__ASSIGNED TASK__. Using the listing that follows, report how many lines include the word "wrist", and add no other words.

__DATA SUPPLIED__.

----

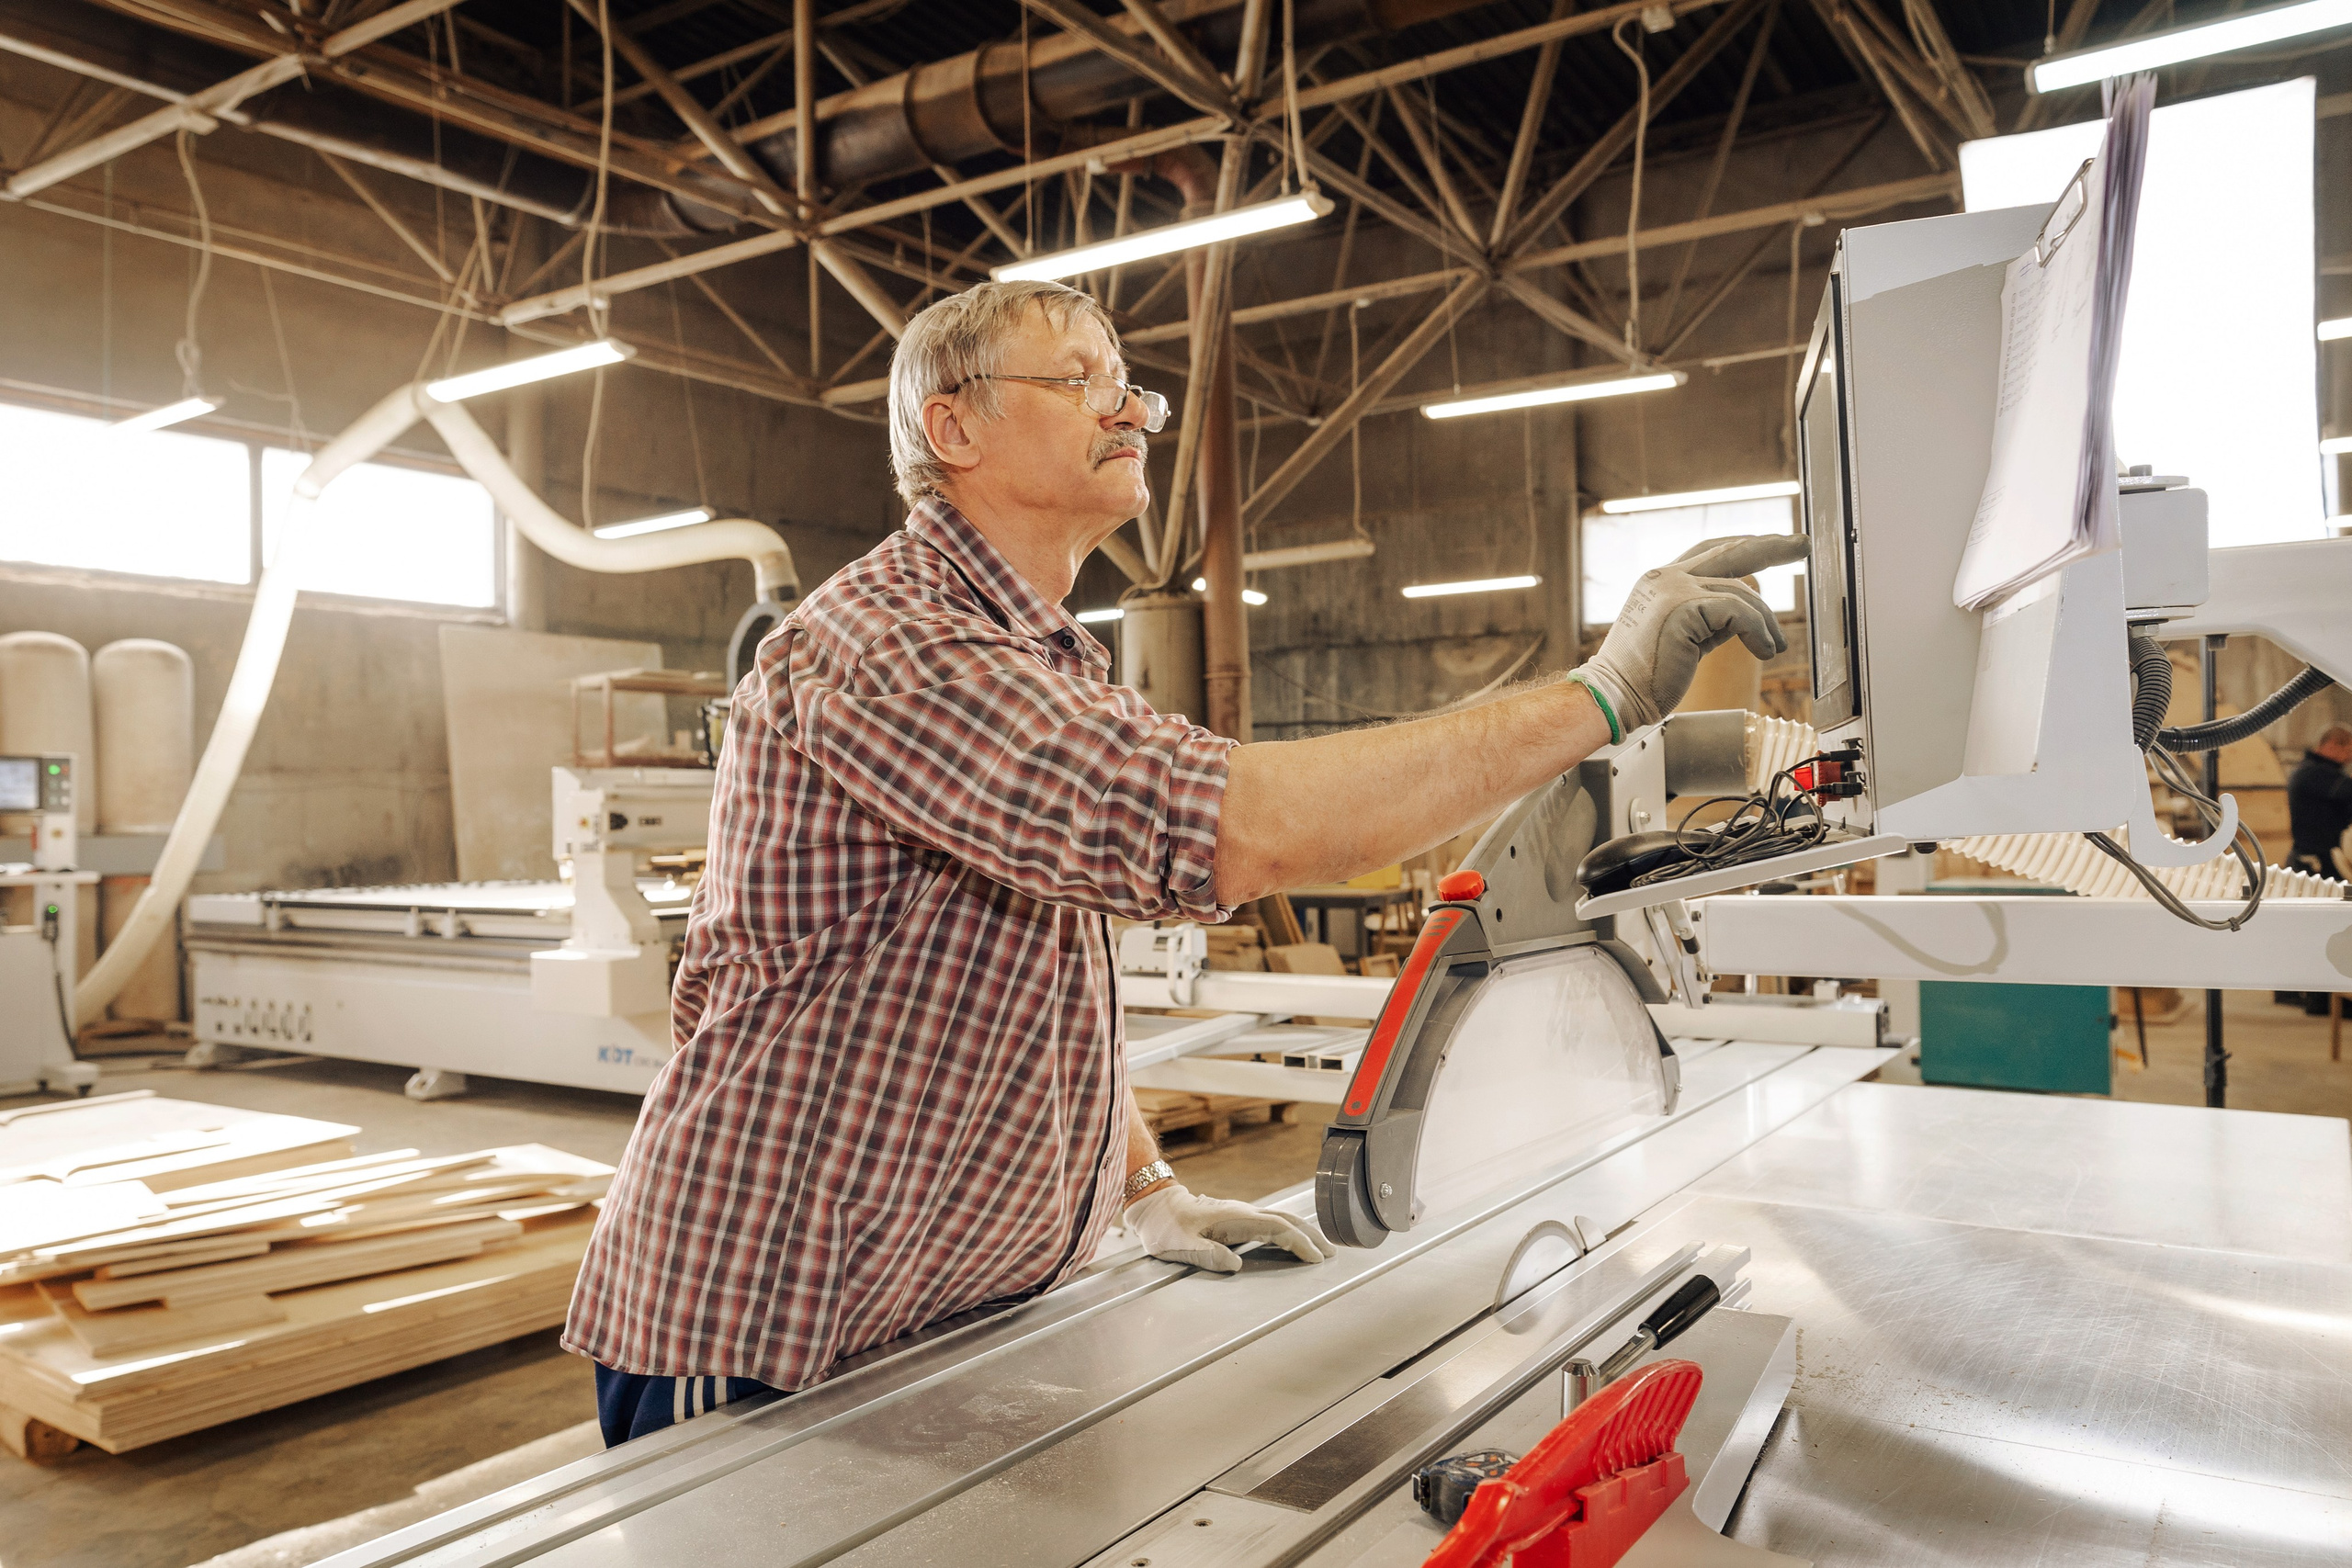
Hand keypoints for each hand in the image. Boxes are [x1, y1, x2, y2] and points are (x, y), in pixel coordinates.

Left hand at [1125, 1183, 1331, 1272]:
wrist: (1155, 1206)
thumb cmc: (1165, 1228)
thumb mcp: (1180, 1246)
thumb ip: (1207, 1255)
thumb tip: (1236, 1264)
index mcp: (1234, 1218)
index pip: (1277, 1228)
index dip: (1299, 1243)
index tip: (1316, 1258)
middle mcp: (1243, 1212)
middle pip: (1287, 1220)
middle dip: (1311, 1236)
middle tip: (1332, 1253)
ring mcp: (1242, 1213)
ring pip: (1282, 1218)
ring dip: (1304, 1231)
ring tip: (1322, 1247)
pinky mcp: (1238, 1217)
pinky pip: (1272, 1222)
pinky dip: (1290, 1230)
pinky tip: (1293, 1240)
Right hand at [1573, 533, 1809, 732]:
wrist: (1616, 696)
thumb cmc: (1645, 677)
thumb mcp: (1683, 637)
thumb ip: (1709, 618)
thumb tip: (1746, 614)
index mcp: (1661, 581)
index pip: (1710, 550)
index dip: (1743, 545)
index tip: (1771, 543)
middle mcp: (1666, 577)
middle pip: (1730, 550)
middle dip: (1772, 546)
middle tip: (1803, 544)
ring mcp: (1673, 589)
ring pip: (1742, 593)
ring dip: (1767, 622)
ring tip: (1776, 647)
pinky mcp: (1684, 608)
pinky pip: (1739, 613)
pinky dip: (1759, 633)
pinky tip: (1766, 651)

----

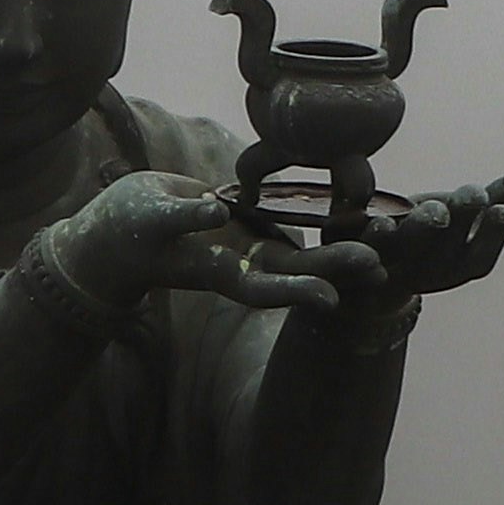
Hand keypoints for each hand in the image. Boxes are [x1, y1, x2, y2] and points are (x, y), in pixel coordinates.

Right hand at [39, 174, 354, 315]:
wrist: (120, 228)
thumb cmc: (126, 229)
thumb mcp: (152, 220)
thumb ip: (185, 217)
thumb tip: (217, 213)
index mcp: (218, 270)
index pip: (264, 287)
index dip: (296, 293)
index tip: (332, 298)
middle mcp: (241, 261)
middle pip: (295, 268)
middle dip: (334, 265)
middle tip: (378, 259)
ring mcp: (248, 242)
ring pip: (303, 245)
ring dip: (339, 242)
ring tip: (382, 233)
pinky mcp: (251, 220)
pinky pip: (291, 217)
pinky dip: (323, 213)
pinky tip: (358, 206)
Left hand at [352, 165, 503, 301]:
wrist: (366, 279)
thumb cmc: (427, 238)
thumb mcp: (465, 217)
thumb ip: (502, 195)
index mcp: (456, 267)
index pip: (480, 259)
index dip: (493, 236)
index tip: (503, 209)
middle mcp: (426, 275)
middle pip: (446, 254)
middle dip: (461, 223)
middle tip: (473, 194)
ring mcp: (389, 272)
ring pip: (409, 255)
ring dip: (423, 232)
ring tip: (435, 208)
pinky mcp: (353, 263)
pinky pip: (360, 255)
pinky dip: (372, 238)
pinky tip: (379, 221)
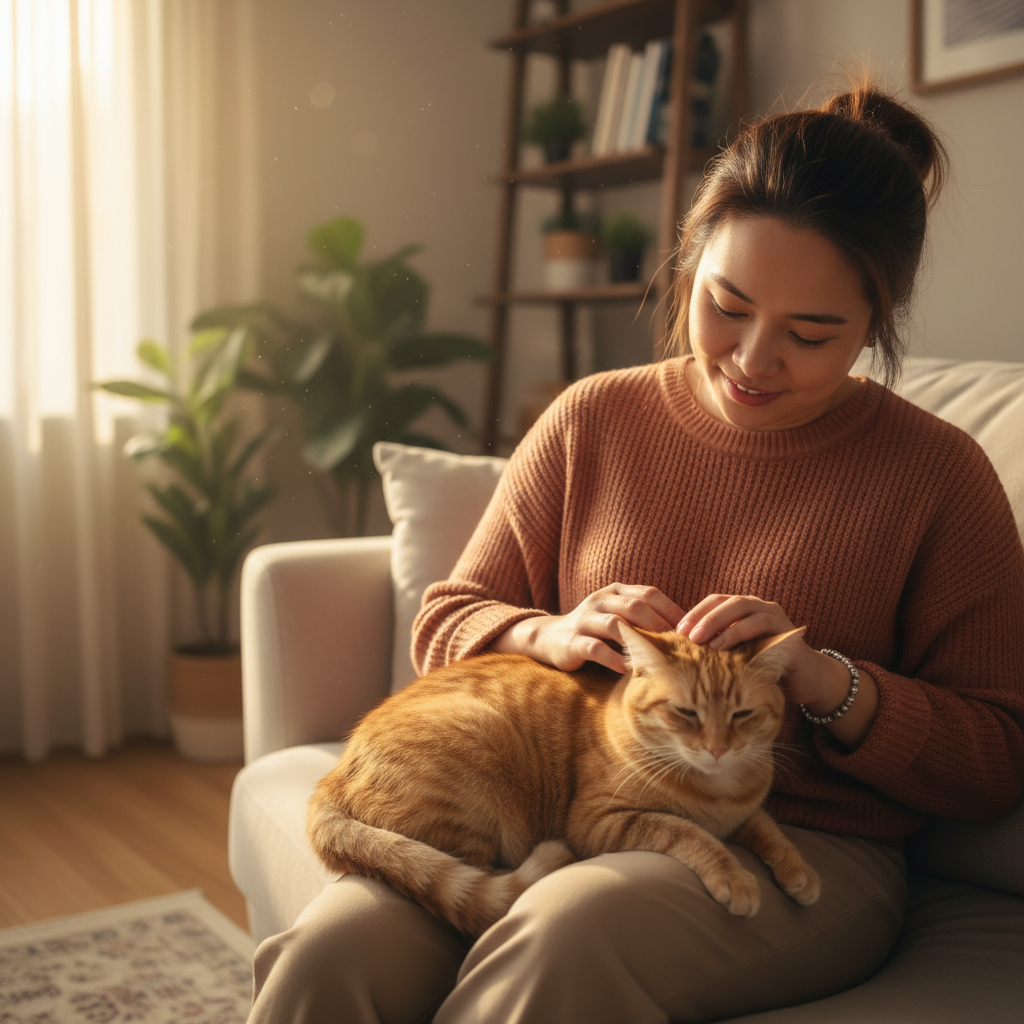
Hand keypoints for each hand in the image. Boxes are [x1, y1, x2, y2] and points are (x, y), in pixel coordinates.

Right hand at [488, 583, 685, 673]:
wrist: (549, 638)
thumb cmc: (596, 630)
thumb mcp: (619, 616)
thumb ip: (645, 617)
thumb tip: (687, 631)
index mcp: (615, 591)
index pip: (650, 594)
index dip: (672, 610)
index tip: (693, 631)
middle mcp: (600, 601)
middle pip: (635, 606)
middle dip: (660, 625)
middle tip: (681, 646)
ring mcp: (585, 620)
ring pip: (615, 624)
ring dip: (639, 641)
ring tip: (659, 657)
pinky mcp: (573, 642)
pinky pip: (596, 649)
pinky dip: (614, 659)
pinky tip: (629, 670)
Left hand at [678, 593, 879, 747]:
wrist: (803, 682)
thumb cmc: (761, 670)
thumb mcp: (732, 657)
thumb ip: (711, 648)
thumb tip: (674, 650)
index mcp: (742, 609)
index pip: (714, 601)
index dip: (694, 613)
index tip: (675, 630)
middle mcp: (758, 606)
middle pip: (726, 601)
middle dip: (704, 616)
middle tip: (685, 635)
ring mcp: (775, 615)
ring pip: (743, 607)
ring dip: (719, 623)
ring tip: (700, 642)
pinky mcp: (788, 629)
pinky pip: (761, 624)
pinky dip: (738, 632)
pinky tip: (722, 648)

----

__PROBLEM SOLUTION__. 6